Forget sad Thanksgiving: early Christmas fever takes over

A combination photo shows views of Danielle Martin’s home, already dolled up for Christmas, in Manteno, Ill. Martin is a huge fan of Christmas, but she usually waits to decorate until the day after Thanksgiving. This year she got busy Nov. 1.

NEW YORK (AP) — Lindsey Catarino is the talk of her neighborhood. She put up her Christmas tree, lights and all, in mid-September. By Oct. 1, her mantel was decorated. Since, she has added more trees and decorations in just about every room of her Connecticut condo.

The goal for the 42-year-old Catarino, like other newly minted early birds, is to bring on the warmth and comfort of Christmas by beating back “an otherwise insane world.”

As some holiday tree sellers fear they’ll sell out by Thanksgiving and parcel shipping companies worry about November gridlock, a growing number of people on a quest for joy have bucked tradition and gone full-on Christmas weeks earlier than they normally would.

“It has definitely overtaken me, and very early,” said Catarino, who lives in West Hartford. “I enjoy being home in a different way. It just gives me a chance to be busy on something that’s happy. I wanted my house to bring me that peace, and we just want to tune out. The election was the final straw.”

She’s definitely not alone.

Brandon Stephens, president of the professional holiday decorating company Christmas Decor, said early business is up 15% to 20% compared to the same period last year. Orders came in as early as April — for April, he said. The company’s franchises serviced more than 43,000 homes and businesses last year around the country and expect a jump to about 52,000 this year. Most of the early activity is residential.

“We knew that it was kind of an emotional response. People were looking for hope. People were looking for something to feel good about while cooped up in their houses,” he said. “Lots of folks are not traveling for the holiday so they are celebrating at home.”

Jacob Pinkham, a new father in Huntington Beach, California, said he and his wife had a hardfast no-Christmas-’til-December rule, until this year amid pandemic fatigue, election turmoil and the economic devastation hitting millions around the world.

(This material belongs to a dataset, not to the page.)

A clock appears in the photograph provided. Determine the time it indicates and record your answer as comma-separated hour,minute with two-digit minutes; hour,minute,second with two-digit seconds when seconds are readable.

The couple got to thinking about their Christmas trip to Cork, Ireland, a few years back and the all-Christmas radio station they discovered there, Christmas FM. They’ve been listening for weeks.

“Our daughter was born just before COVID hit so having to deal with being a new parent, a new family and with a highly contagious virus circulating, we decided we needed some Christmas cheer earlier than usual,” he said.

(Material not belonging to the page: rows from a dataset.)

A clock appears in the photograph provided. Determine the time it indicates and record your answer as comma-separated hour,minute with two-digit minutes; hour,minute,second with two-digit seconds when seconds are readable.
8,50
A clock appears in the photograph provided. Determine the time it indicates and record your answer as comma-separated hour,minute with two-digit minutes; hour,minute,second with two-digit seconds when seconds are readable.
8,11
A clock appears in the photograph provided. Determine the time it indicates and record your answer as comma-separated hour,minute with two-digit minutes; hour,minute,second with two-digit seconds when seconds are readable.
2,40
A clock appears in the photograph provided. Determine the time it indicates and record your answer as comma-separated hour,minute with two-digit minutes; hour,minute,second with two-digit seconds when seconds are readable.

Pinkham’s favorite holiday tune? If he had to choose, it would be Nat King Cole’s “The Christmas Song.”

Danielle Martin, 42, in Manteno, Illinois, is a big Christmas person. But usually she waits to decorate until the day after Thanksgiving. This year she got busy on Nov. 1, a candy cane themed front porch included.

“It’s probably earlier than most but we love it,” she said. “It definitely made a change in our moods,” she said of herself, her husband and her three kids, ages 10, 7 and 5. “The world is so difficult right now for everybody, so we were ready.”

Martin put up a hot cocoa bar, stockings on the fireplace mantel, a large framed sheet of music for the song “Jingle Bells” and a 9-foot tree, among other decorations. And that’s just the living room.

Each of her kids will soon have their own tree in their rooms. When she’s done, Martin said there will be seven trees in all.